▶ [Exercise goal]:
Write out the material below exactly, beginning at the line that contains "Identify the document" and ending with its last line, both ends included; write nothing else.

▶ [Entries supplied]:
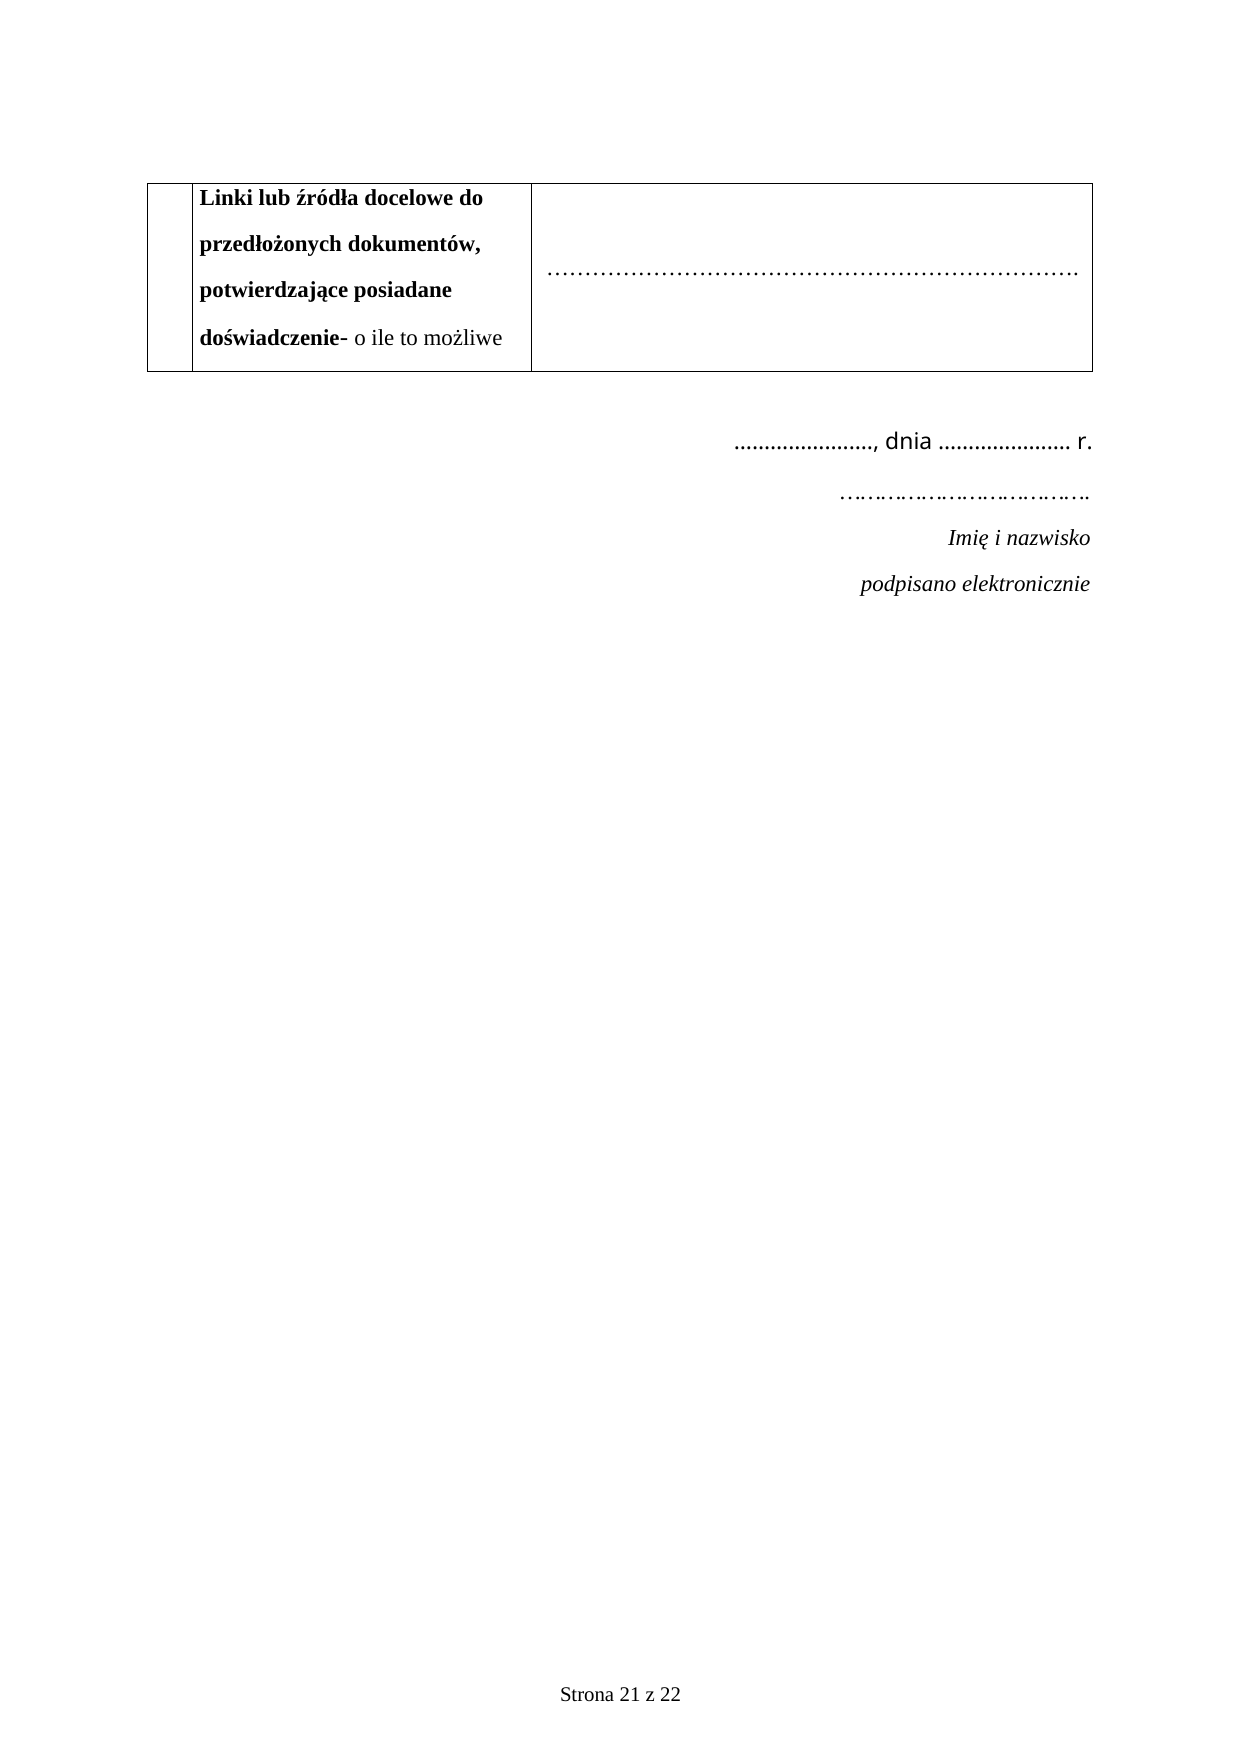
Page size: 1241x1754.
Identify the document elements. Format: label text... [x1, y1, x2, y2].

table_cell ……………………………………………………………. [532, 184, 1092, 371]
text ………………………………. [148, 478, 1092, 504]
text podpisano elektronicznie [148, 569, 1092, 596]
text …………….……., dnia …………………. r. [148, 425, 1092, 456]
table_cell Linki lub źródła docelowe do przedłożonych dokumentów, potwierdzające posiadane doświadczenie- o ile to możliwe [193, 184, 531, 371]
text Imię i nazwisko [148, 524, 1092, 550]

▶ [Exercise response]:
Identify the document elements. Format: label text... [x1, y1, x2, y2].

table_cell ……………………………………………………………. [532, 184, 1092, 371]
text ………………………………. [148, 478, 1092, 504]
text podpisano elektronicznie [148, 569, 1092, 596]
text …………….……., dnia …………………. r. [148, 425, 1092, 456]
table_cell Linki lub źródła docelowe do przedłożonych dokumentów, potwierdzające posiadane doświadczenie- o ile to możliwe [193, 184, 531, 371]
text Imię i nazwisko [148, 524, 1092, 550]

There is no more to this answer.